> [Task to carry out] Select the lines of the records containing the word "pixel" and list them.

> [Provided records]
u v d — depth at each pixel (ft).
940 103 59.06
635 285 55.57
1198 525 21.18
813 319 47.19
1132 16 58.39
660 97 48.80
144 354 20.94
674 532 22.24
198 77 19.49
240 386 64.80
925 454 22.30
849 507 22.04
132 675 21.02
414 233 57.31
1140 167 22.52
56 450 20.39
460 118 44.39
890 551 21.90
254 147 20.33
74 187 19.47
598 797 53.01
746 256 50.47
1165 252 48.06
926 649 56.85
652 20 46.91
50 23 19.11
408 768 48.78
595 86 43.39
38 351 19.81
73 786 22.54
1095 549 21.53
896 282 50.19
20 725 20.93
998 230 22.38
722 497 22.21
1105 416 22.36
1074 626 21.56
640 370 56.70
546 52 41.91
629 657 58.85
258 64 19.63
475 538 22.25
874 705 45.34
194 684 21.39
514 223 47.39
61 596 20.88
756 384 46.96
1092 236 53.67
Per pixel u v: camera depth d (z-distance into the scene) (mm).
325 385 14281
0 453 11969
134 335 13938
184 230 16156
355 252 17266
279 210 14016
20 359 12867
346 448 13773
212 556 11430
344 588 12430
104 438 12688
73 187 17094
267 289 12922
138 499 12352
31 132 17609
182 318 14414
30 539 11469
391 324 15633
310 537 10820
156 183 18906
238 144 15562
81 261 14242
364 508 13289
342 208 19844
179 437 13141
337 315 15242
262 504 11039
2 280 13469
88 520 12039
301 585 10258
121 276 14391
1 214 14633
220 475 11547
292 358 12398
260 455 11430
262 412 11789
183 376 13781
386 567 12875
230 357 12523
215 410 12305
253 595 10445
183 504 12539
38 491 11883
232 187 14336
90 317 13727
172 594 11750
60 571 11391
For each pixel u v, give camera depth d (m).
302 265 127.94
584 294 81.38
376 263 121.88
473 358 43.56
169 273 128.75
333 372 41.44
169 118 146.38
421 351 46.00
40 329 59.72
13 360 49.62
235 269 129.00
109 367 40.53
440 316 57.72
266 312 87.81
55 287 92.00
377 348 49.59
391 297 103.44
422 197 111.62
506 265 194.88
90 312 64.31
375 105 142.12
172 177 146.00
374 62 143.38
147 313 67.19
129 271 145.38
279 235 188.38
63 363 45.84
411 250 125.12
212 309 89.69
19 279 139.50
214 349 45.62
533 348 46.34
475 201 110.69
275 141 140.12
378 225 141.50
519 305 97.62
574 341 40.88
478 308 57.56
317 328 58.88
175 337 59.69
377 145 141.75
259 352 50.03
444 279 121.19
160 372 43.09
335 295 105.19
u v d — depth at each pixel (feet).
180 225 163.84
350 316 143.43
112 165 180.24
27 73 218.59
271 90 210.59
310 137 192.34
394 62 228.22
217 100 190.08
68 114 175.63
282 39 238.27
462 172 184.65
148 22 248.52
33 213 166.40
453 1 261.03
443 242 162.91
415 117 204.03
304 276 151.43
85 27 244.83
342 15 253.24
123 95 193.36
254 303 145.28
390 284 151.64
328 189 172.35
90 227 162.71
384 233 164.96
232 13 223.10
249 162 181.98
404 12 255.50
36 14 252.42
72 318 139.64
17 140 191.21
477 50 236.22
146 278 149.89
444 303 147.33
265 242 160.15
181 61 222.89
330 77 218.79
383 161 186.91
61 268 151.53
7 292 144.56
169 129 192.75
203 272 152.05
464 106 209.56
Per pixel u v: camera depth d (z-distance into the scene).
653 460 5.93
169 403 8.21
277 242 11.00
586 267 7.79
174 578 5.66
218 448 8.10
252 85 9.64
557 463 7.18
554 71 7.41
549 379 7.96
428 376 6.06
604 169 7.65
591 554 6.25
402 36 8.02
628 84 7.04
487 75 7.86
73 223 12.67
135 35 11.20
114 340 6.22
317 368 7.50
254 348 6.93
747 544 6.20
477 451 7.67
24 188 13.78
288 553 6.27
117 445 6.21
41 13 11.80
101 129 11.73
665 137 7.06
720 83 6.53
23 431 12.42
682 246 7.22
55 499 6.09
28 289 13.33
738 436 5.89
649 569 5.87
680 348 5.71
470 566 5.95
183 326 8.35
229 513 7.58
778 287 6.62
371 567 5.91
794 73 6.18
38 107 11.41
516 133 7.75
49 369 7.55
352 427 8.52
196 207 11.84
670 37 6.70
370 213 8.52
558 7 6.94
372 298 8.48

> [Response to this task]
u v d — depth at each pixel (ft).
Per pixel u v: camera depth d (z-distance into the scene) (mm).
For each pixel u v, give camera depth d (m).
u v d — depth at each pixel (feet).
Per pixel u v: camera depth d (z-distance into the scene).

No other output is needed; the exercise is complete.